Silica Coated Upconversion Nanoparticles: A Versatile Platform for the Development of Efficient Theranostics

CONSPECTUS: Next generation theranostic devices will rely on the smart integration of different functional moieties into one system. These individual chemical elements will have a variety of desired chemical and physical properties and will need to behave in a multifunctional manner. Researchers have used upconversion nanoparticles (UCNPs) as a basis for superior imaging probes to locate cancerous lesions. The features of these nanoparticles, such as large anti-Stokes shifts, sharp emission bands, long-lived luminescence, and high resistance to photobleaching, have produced versatile probes. One way to improve these probes is to add a layer of dense or mesoporous silica to the outer surface of UCNPs (UCNP@SiO2). These modified UCNPs are chemically stable and much less cytotoxic than the original UCNPs. In addition, their surface can be easily modified to introduce various functional groups (e.g., -NH2, COOH, -SH) via silanization, which facilitates conjugations with various biological molecules for multimodal imaging or synergetic therapeutics. This versatility makes UCNP@SiO2 particles excellent platforms for the construction of efficient theranostics.
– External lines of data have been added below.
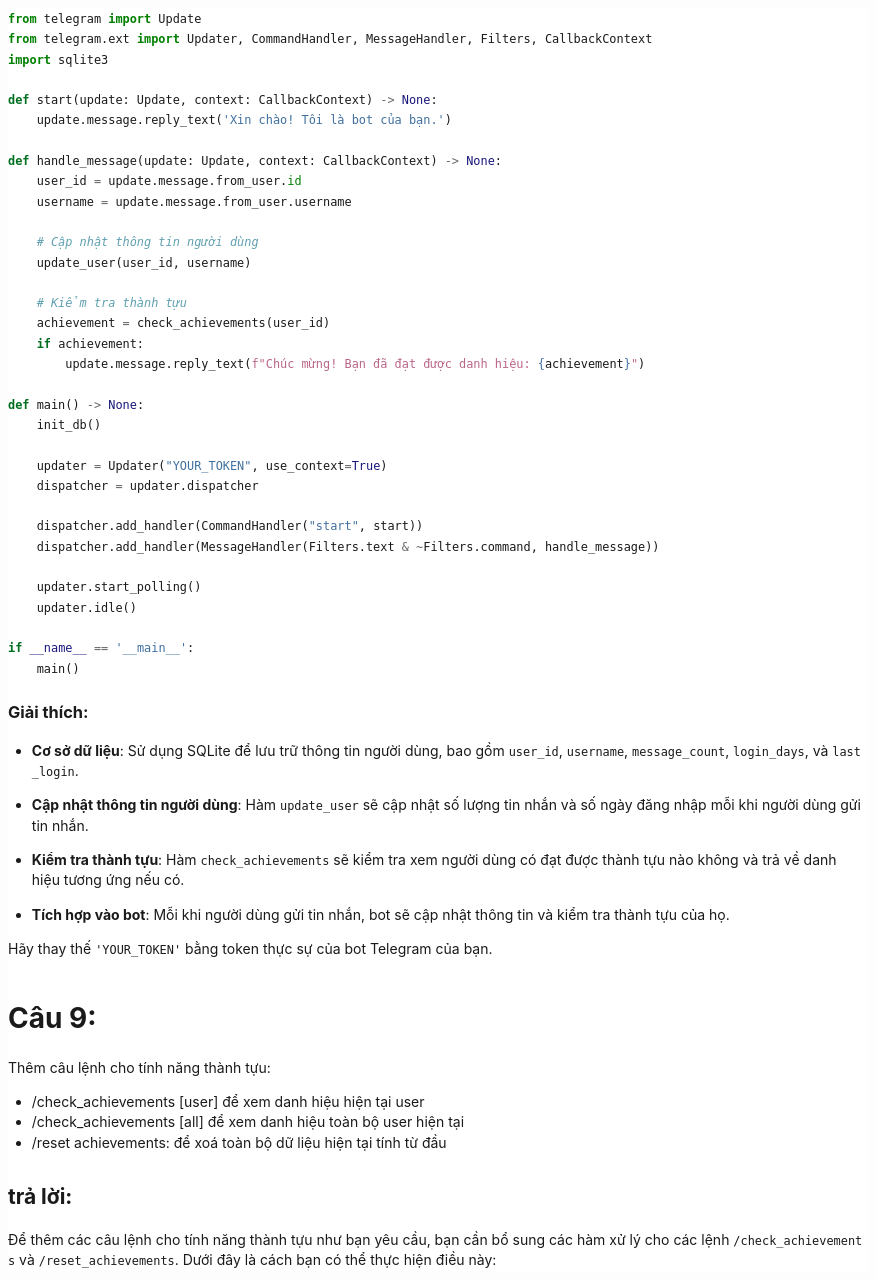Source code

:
 ```python
from telegram import Update
from telegram.ext import Updater, CommandHandler, MessageHandler, Filters, CallbackContext
import sqlite3

def start(update: Update, context: CallbackContext) -> None:
    update.message.reply_text('Xin chào! Tôi là bot của bạn.')

def handle_message(update: Update, context: CallbackContext) -> None:
    user_id = update.message.from_user.id
    username = update.message.from_user.username

    # Cập nhật thông tin người dùng
    update_user(user_id, username)

    # Kiểm tra thành tựu
    achievement = check_achievements(user_id)
    if achievement:
        update.message.reply_text(f"Chúc mừng! Bạn đã đạt được danh hiệu: {achievement}")

def main() -> None:
    init_db()

    updater = Updater("YOUR_TOKEN", use_context=True)
    dispatcher = updater.dispatcher

    dispatcher.add_handler(CommandHandler("start", start))
    dispatcher.add_handler(MessageHandler(Filters.text & ~Filters.command, handle_message))

    updater.start_polling()
    updater.idle()

if __name__ == '__main__':
    main()
```

### Giải thích:

- **Cơ sở dữ liệu**: Sử dụng SQLite để lưu trữ thông tin người dùng, bao gồm `user_id`, `username`, `message_count`, `login_days`, và `last_login`.

- **Cập nhật thông tin người dùng**: Hàm `update_user` sẽ cập nhật số lượng tin nhắn và số ngày đăng nhập mỗi khi người dùng gửi tin nhắn.

- **Kiểm tra thành tựu**: Hàm `check_achievements` sẽ kiểm tra xem người dùng có đạt được thành tựu nào không và trả về danh hiệu tương ứng nếu có.

- **Tích hợp vào bot**: Mỗi khi người dùng gửi tin nhắn, bot sẽ cập nhật thông tin và kiểm tra thành tựu của họ.

Hãy thay thế `'YOUR_TOKEN'` bằng token thực sự của bot Telegram của bạn.
# Câu 9:
Thêm câu lệnh cho tính năng thành tựu:
- /check_achievements [user] để xem danh hiệu hiện tại user
- /check_achievements [all] để xem danh hiệu toàn bộ user hiện tại
- /reset achievements: để xoá toàn bộ dữ liệu hiện tại tính từ đầu
## trả lời:
Để thêm các câu lệnh cho tính năng thành tựu như bạn yêu cầu, bạn cần bổ sung các hàm xử lý cho các lệnh `/check_achievements` và `/reset_achievements`. Dưới đây là cách bạn có thể thực hiện điều này:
In this Account, we provide a comprehensive summary of recent progress in the development of UCNP@SiO2 nanocomposites for theranostics in the hope of speeding their translation into the clinic. We first discuss the major design principles and protocols for engineering various nanocomposites based on UCNP@SiO2 structures including those coated with dense silica, mesoporous silica, or hollow mesoporous silica. Next we summarize several representative efforts that probe the relaxivity mechanisms of these nanostructures as a way to optimize magnetic resonance sensitivity, multimode cancer imaging, near-infrared light-triggered chemotherapy, photodynamic therapy, and synergetic therapy (the combination of radiotherapy with chemotherapy, thermotherapy, or photodynamic therapy) using UCNP@SiO2-based theranostics. By rational integration of a wide range of features that convey multiple functions (such as imaging and therapy) into the structure or onto the surfaces of UCNP@SiO2, the constructed theranostics show promise for multimodal cancer imaging, biosensing, and effective cancer therapy. Finally, we discuss the limitations of UCNP@SiO2 nanostructures, the difficulties in the design of smart theranostics, and their potential role in clinical cancer research.